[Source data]
++++++

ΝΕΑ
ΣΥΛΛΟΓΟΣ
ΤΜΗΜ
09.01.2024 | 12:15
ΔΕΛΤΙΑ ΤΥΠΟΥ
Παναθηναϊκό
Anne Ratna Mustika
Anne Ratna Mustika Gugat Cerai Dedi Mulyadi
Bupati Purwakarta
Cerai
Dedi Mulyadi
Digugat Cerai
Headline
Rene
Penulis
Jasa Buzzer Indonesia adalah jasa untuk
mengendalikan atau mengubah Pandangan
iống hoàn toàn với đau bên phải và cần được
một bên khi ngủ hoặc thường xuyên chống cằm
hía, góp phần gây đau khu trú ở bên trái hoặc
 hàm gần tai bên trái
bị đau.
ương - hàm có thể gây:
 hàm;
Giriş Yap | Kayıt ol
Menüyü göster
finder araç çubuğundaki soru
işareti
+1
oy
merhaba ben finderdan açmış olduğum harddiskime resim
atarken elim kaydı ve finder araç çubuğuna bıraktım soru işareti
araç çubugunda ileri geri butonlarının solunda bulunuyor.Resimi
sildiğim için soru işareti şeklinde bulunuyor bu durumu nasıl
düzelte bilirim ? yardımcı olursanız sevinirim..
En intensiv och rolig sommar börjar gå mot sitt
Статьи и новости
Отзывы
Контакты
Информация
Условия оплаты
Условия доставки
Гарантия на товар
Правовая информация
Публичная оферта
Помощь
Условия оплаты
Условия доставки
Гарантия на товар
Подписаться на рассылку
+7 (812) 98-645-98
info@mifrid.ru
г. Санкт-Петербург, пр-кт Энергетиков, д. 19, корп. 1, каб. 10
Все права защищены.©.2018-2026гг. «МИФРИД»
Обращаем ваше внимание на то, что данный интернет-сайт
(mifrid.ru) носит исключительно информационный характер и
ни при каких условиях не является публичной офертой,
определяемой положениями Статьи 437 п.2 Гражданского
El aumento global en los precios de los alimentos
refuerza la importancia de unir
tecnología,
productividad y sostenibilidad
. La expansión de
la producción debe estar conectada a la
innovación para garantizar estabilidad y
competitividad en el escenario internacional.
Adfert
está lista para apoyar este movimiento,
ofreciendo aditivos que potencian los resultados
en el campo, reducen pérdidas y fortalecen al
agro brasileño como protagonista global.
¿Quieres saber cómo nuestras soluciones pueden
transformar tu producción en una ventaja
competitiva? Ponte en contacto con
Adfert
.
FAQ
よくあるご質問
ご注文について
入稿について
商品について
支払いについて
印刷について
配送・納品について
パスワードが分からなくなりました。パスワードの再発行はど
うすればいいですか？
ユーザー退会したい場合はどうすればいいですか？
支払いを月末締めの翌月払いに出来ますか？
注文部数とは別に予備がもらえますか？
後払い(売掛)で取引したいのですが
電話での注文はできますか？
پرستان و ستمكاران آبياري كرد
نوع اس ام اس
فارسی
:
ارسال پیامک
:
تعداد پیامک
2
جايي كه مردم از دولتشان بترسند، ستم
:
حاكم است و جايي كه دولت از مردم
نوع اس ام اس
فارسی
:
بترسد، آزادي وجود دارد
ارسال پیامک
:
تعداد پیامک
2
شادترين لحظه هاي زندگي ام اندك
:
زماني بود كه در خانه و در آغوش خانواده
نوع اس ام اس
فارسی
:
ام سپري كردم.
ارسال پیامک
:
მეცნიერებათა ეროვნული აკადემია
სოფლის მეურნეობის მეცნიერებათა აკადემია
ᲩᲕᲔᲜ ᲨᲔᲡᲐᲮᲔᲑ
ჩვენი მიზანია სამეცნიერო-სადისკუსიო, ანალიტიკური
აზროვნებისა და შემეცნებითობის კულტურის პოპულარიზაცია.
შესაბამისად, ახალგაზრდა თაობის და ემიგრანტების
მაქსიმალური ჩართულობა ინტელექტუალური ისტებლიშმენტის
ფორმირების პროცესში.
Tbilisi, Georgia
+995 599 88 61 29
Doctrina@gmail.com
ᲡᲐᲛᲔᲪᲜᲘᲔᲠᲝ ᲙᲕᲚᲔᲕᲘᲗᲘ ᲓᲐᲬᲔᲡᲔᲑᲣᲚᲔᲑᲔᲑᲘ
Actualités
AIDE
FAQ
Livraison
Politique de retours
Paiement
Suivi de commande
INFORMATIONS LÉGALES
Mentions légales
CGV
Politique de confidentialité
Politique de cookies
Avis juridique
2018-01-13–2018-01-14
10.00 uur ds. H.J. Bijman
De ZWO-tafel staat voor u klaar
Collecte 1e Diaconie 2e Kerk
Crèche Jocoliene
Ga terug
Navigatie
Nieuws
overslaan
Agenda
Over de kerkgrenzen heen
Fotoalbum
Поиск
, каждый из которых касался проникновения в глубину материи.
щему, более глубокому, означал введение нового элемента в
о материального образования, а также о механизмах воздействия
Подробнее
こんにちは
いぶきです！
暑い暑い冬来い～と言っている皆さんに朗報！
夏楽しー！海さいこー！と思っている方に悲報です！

++++++

> _YOUR GOAL_
Reproduce every entry above. Make each line identical to the original.

> _RESULT FOR THIS EXERCISE_
ΝΕΑ
ΣΥΛΛΟΓΟΣ
ΤΜΗΜ
09.01.2024 | 12:15
ΔΕΛΤΙΑ ΤΥΠΟΥ
Παναθηναϊκό
Anne Ratna Mustika
Anne Ratna Mustika Gugat Cerai Dedi Mulyadi
Bupati Purwakarta
Cerai
Dedi Mulyadi
Digugat Cerai
Headline
Rene
Penulis
Jasa Buzzer Indonesia adalah jasa untuk
mengendalikan atau mengubah Pandangan
iống hoàn toàn với đau bên phải và cần được
một bên khi ngủ hoặc thường xuyên chống cằm
hía, góp phần gây đau khu trú ở bên trái hoặc
 hàm gần tai bên trái
bị đau.
ương - hàm có thể gây:
 hàm;
Giriş Yap | Kayıt ol
Menüyü göster
finder araç çubuğundaki soru
işareti
+1
oy
merhaba ben finderdan açmış olduğum harddiskime resim
atarken elim kaydı ve finder araç çubuğuna bıraktım soru işareti
araç çubugunda ileri geri butonlarının solunda bulunuyor.Resimi
sildiğim için soru işareti şeklinde bulunuyor bu durumu nasıl
düzelte bilirim ? yardımcı olursanız sevinirim..
En intensiv och rolig sommar börjar gå mot sitt
Статьи и новости
Отзывы
Контакты
Информация
Условия оплаты
Условия доставки
Гарантия на товар
Правовая информация
Публичная оферта
Помощь
Условия оплаты
Условия доставки
Гарантия на товар
Подписаться на рассылку
+7 (812) 98-645-98
info@mifrid.ru
г. Санкт-Петербург, пр-кт Энергетиков, д. 19, корп. 1, каб. 10
Все права защищены.©.2018-2026гг. «МИФРИД»
Обращаем ваше внимание на то, что данный интернет-сайт
(mifrid.ru) носит исключительно информационный характер и
ни при каких условиях не является публичной офертой,
определяемой положениями Статьи 437 п.2 Гражданского
El aumento global en los precios de los alimentos
refuerza la importancia de unir
tecnología,
productividad y sostenibilidad
. La expansión de
la producción debe estar conectada a la
innovación para garantizar estabilidad y
competitividad en el escenario internacional.
Adfert
está lista para apoyar este movimiento,
ofreciendo aditivos que potencian los resultados
en el campo, reducen pérdidas y fortalecen al
agro brasileño como protagonista global.
¿Quieres saber cómo nuestras soluciones pueden
transformar tu producción en una ventaja
competitiva? Ponte en contacto con
Adfert
.
FAQ
よくあるご質問
ご注文について
入稿について
商品について
支払いについて
印刷について
配送・納品について
パスワードが分からなくなりました。パスワードの再発行はど
うすればいいですか？
ユーザー退会したい場合はどうすればいいですか？
支払いを月末締めの翌月払いに出来ますか？
注文部数とは別に予備がもらえますか？
後払い(売掛)で取引したいのですが
電話での注文はできますか？
پرستان و ستمكاران آبياري كرد
نوع اس ام اس
فارسی
:
ارسال پیامک
:
تعداد پیامک
2
جايي كه مردم از دولتشان بترسند، ستم
:
حاكم است و جايي كه دولت از مردم
نوع اس ام اس
فارسی
:
بترسد، آزادي وجود دارد
ارسال پیامک
:
تعداد پیامک
2
شادترين لحظه هاي زندگي ام اندك
:
زماني بود كه در خانه و در آغوش خانواده
نوع اس ام اس
فارسی
:
ام سپري كردم.
ارسال پیامک
:
მეცნიერებათა ეროვნული აკადემია
სოფლის მეურნეობის მეცნიერებათა აკადემია
ᲩᲕᲔᲜ ᲨᲔᲡᲐᲮᲔᲑ
ჩვენი მიზანია სამეცნიერო-სადისკუსიო, ანალიტიკური
აზროვნებისა და შემეცნებითობის კულტურის პოპულარიზაცია.
შესაბამისად, ახალგაზრდა თაობის და ემიგრანტების
მაქსიმალური ჩართულობა ინტელექტუალური ისტებლიშმენტის
ფორმირების პროცესში.
Tbilisi, Georgia
+995 599 88 61 29
Doctrina@gmail.com
ᲡᲐᲛᲔᲪᲜᲘᲔᲠᲝ ᲙᲕᲚᲔᲕᲘᲗᲘ ᲓᲐᲬᲔᲡᲔᲑᲣᲚᲔᲑᲔᲑᲘ
Actualités
AIDE
FAQ
Livraison
Politique de retours
Paiement
Suivi de commande
INFORMATIONS LÉGALES
Mentions légales
CGV
Politique de confidentialité
Politique de cookies
Avis juridique
2018-01-13–2018-01-14
10.00 uur ds. H.J. Bijman
De ZWO-tafel staat voor u klaar
Collecte 1e Diaconie 2e Kerk
Crèche Jocoliene
Ga terug
Navigatie
Nieuws
overslaan
Agenda
Over de kerkgrenzen heen
Fotoalbum
Поиск
, каждый из которых касался проникновения в глубину материи.
щему, более глубокому, означал введение нового элемента в
о материального образования, а также о механизмах воздействия
Подробнее
こんにちは
いぶきです！
暑い暑い冬来い～と言っている皆さんに朗報！
夏楽しー！海さいこー！と思っている方に悲報です！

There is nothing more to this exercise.